Next, using the query shown in Listing 51, you will find out which indexes in the current database have the most fragmentation.
LISTING 51: Fragmentation information for all indexes
-- Get fragmentation info for all indexes
-- above a certain size in the current database
-- Note: This could take some time on a very large database
SELECT DB_NAME(database_id) AS [Database Name],
OBJECT_NAME(ps.OBJECT_ID) AS [Object Name],
i.name AS [Index Name], ps.index_id, index_type_desc,
avg_fragmentation_in_percent, fragment_count, page_count
FROM sys.dm_db_index_physical_stats(DB_ID(),NULL, NULL, NULL ,'LIMITED') AS ps
INNER JOIN sys.indexes AS i WITH (NOLOCK)
ON ps.[object_id] = i.[object_id]
AND ps.index_id= i.index_id
WHERE database_id= DB_ID()
AND page_count > 500
ORDER BY avg_fragmentation_in_percent DESC OPTION (RECOMPILE);
-- Helps determine whether you have fragmentation in your relational indexes
-- and how effective your index maintenance strategy is
This query returns every table and index in the
current database, ordered by average fragmentation level. It filters
out indexes that have fewer than 500 pages, as fragmentation in very
small tables is not something you typically have to worry about.

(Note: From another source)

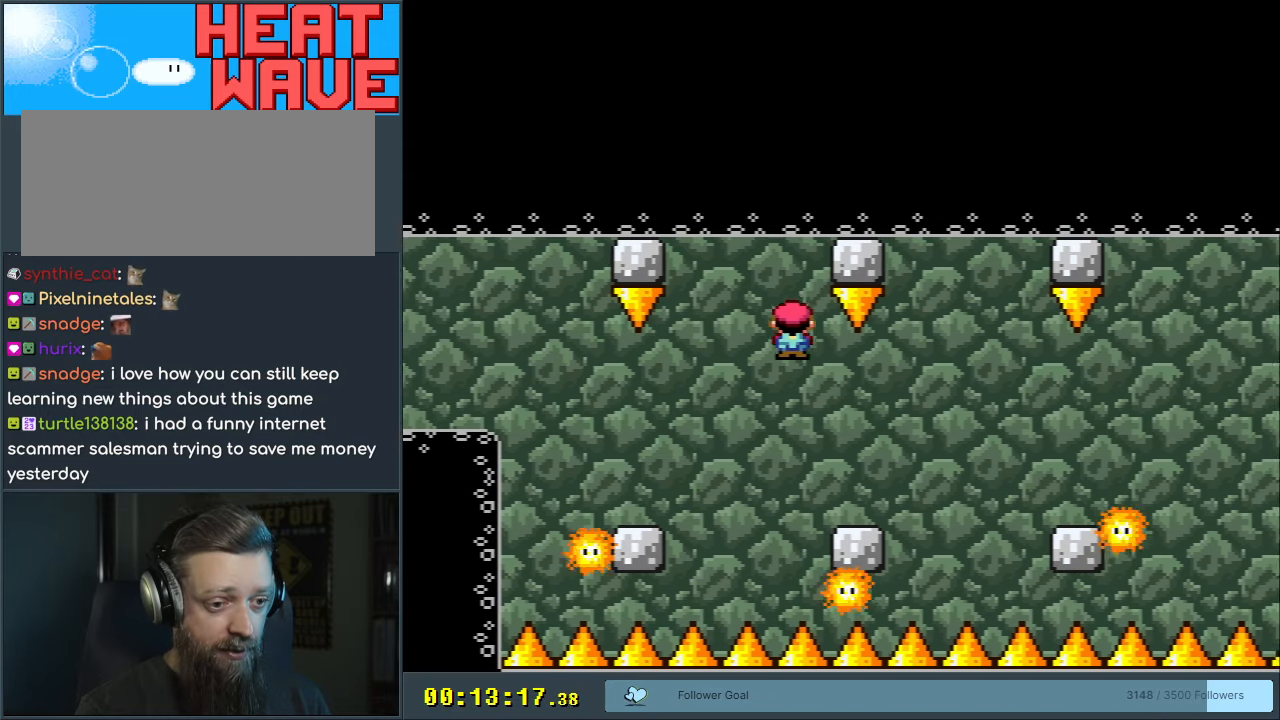
{"buttons": ["X"], "events": [[83, "DPAD_RIGHT", "down"], [283, "A", "down"], [367, "A", "up"], [450, "DPAD_RIGHT", "up"]]}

Depending on the size of your tables and indexes, and your hardware,
this query could take some time to run. This query uses the LIMITED
mode option (which is the default if no mode option is specified) when
it runs, so it will return less information, but take less time to run
than the DETAILED mode.
This query is useful because it can show you the
overall condition of your indexes as far as fragmentation goes
relatively quickly. Heavily fragmented indexes can reduce your I/O
performance and your query performance for some types of queries. It
can also increase the space required by your data files.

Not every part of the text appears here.